Problem to solve: In the records below, find the line that contains "[249,364,304,381] set up, ->" and the line that contains "[844,969,890,982] could ->". Set down exactly those lines and every line between them, and nothing more.

Edit tracking data:

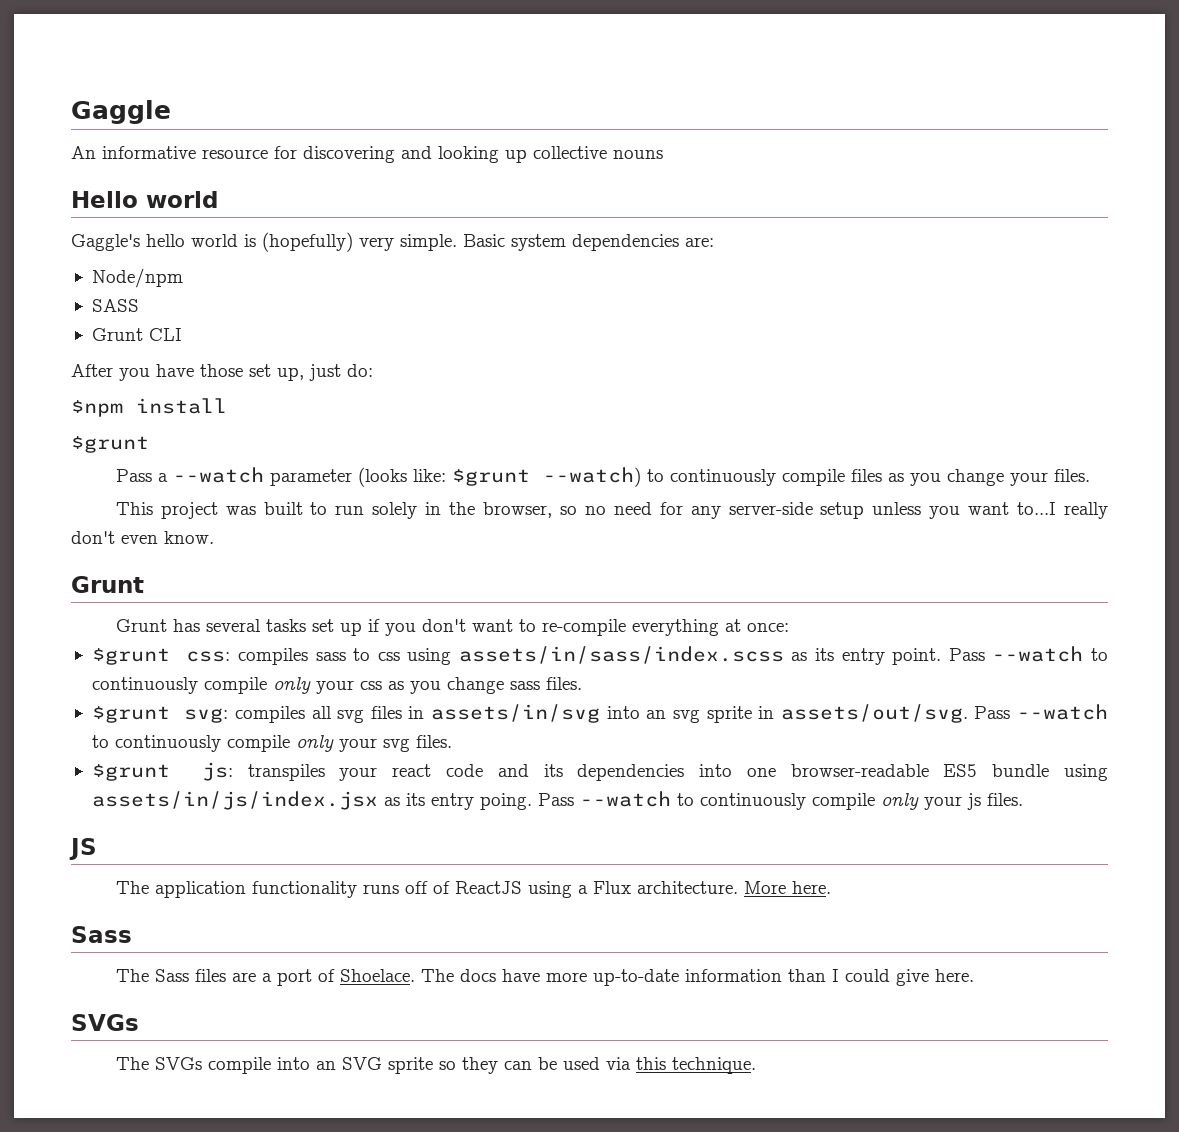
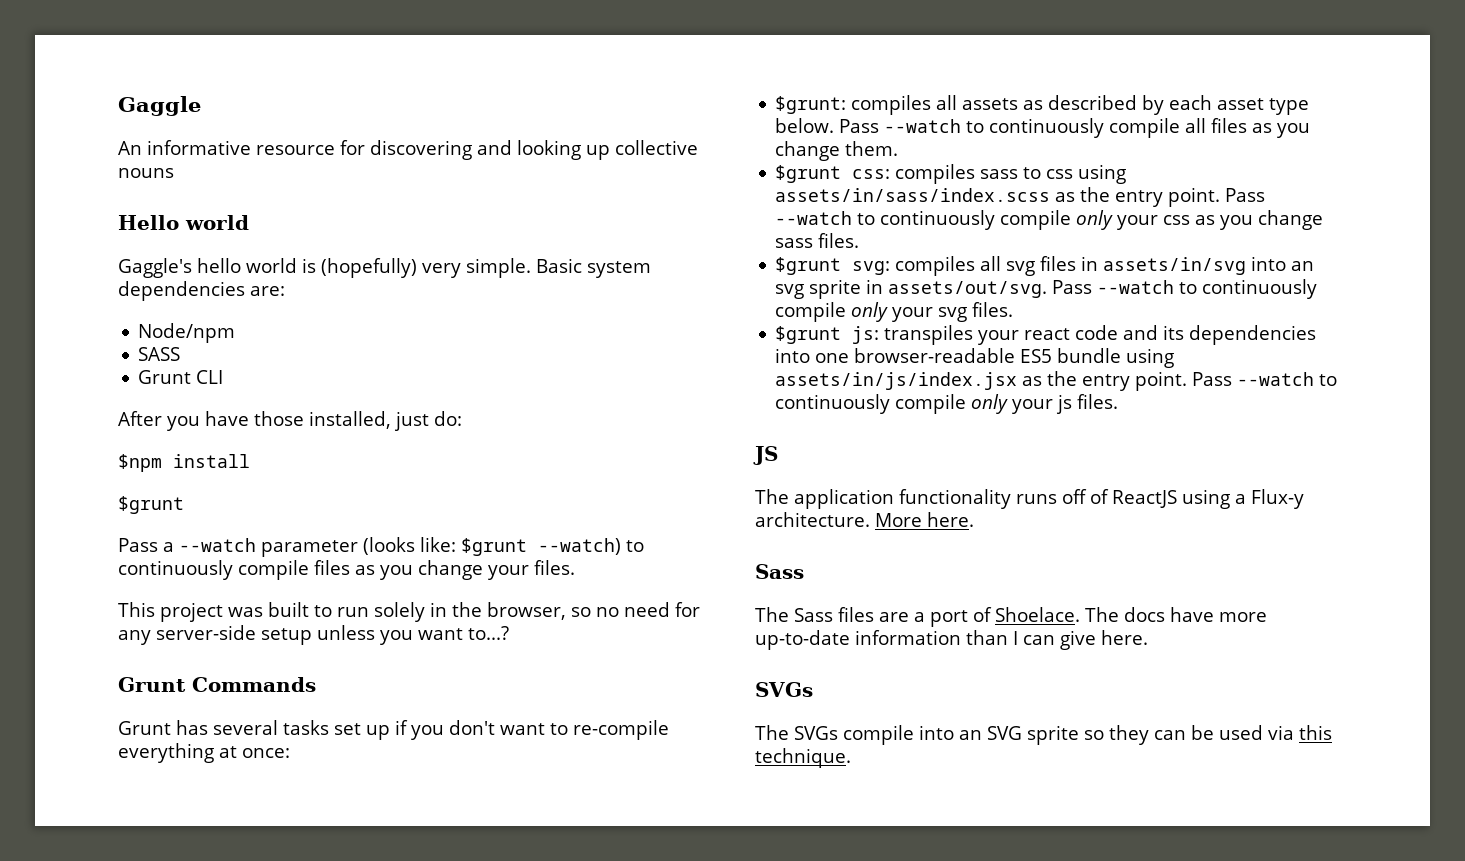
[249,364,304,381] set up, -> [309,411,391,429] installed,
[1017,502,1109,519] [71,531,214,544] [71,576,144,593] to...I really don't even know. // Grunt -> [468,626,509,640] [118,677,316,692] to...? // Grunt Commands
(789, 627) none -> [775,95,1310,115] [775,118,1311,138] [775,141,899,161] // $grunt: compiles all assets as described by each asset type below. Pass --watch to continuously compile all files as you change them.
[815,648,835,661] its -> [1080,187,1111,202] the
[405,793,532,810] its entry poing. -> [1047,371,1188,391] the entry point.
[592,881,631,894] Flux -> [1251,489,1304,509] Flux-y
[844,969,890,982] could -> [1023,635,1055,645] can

...

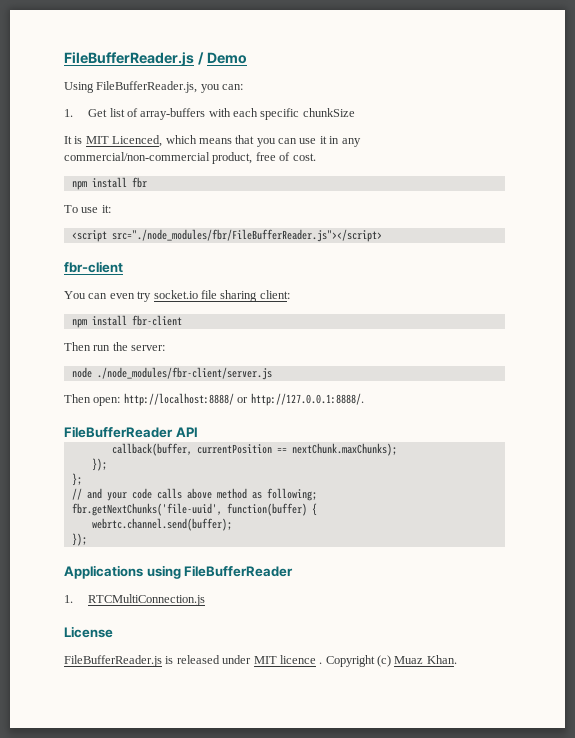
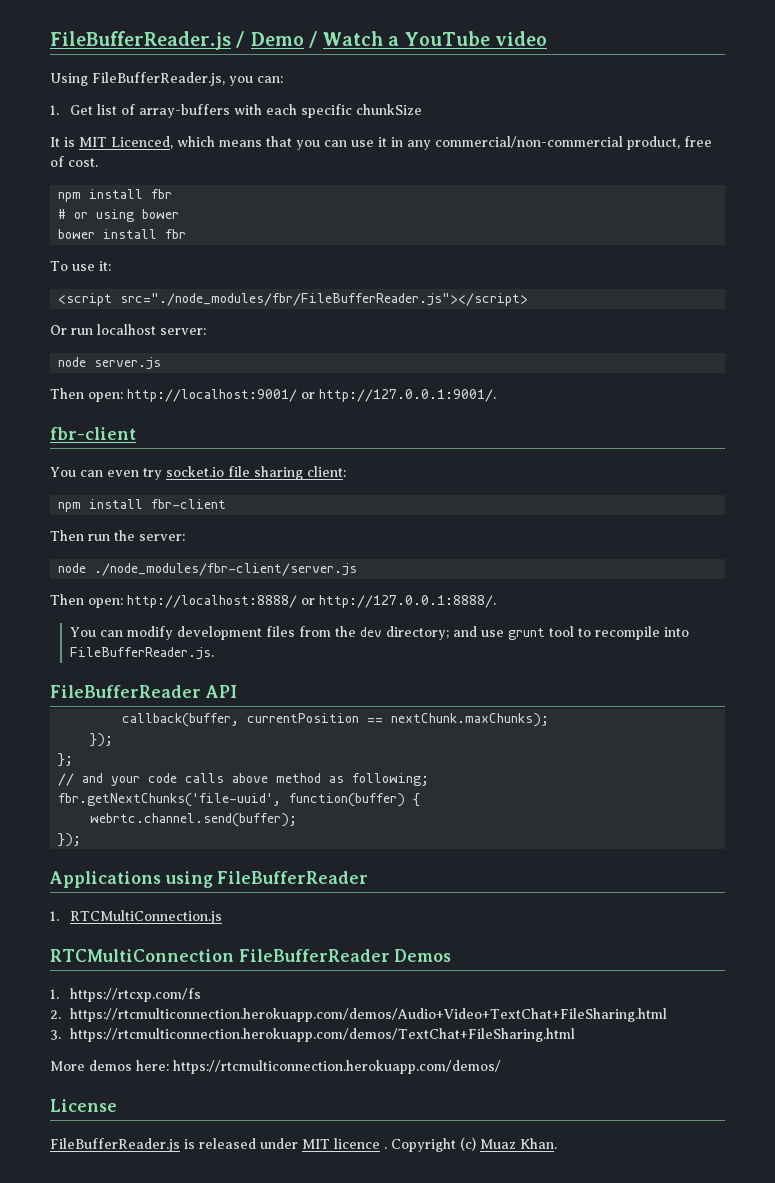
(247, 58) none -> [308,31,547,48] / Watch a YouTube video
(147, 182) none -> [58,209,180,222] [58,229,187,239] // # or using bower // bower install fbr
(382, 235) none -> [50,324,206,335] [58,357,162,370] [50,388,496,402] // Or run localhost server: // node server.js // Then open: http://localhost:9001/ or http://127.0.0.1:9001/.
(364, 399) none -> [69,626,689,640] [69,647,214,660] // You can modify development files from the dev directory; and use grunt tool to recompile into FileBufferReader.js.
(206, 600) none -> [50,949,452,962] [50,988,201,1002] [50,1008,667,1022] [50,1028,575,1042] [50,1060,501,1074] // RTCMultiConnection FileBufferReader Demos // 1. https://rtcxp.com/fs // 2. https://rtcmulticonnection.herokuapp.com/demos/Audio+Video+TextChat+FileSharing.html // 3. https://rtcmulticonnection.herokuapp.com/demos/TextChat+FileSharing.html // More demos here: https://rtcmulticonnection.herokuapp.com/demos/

Solution for this task:
[249,364,304,381] set up, -> [309,411,391,429] installed,
[1017,502,1109,519] [71,531,214,544] [71,576,144,593] to...I really don't even know. // Grunt -> [468,626,509,640] [118,677,316,692] to...? // Grunt Commands
(789, 627) none -> [775,95,1310,115] [775,118,1311,138] [775,141,899,161] // $grunt: compiles all assets as described by each asset type below. Pass --watch to continuously compile all files as you change them.
[815,648,835,661] its -> [1080,187,1111,202] the
[405,793,532,810] its entry poing. -> [1047,371,1188,391] the entry point.
[592,881,631,894] Flux -> [1251,489,1304,509] Flux-y
[844,969,890,982] could -> [1023,635,1055,645] can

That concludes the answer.